Exercise brief:
Give the number of lines in the material below that hold "pixels", and nothing besides.

Available data:
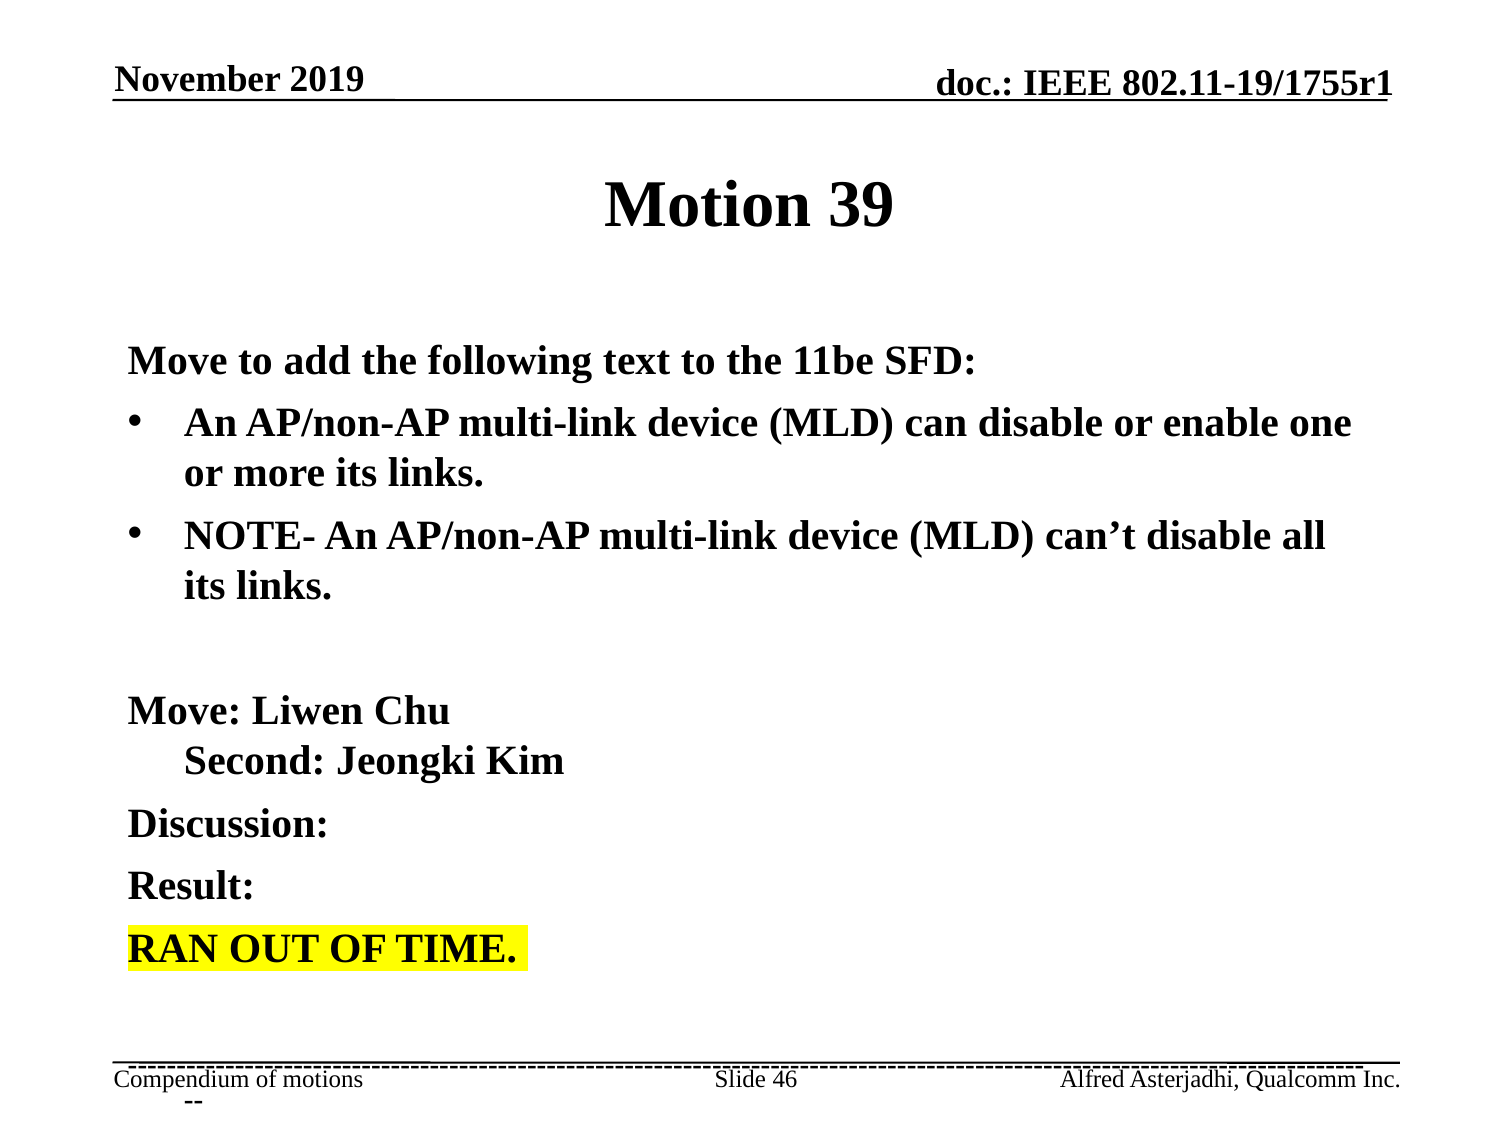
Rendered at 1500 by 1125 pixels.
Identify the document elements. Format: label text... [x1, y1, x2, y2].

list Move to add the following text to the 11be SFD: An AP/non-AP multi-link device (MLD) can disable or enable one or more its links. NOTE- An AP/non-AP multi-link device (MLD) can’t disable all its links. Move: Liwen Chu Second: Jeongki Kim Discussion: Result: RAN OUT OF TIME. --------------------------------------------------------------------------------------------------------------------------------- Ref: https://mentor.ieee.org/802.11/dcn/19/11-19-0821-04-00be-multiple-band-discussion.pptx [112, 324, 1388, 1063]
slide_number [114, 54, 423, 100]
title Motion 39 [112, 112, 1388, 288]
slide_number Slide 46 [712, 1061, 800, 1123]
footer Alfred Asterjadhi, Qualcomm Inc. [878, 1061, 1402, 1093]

--

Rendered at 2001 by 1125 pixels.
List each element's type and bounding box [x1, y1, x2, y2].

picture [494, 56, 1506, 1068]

Written reply:
2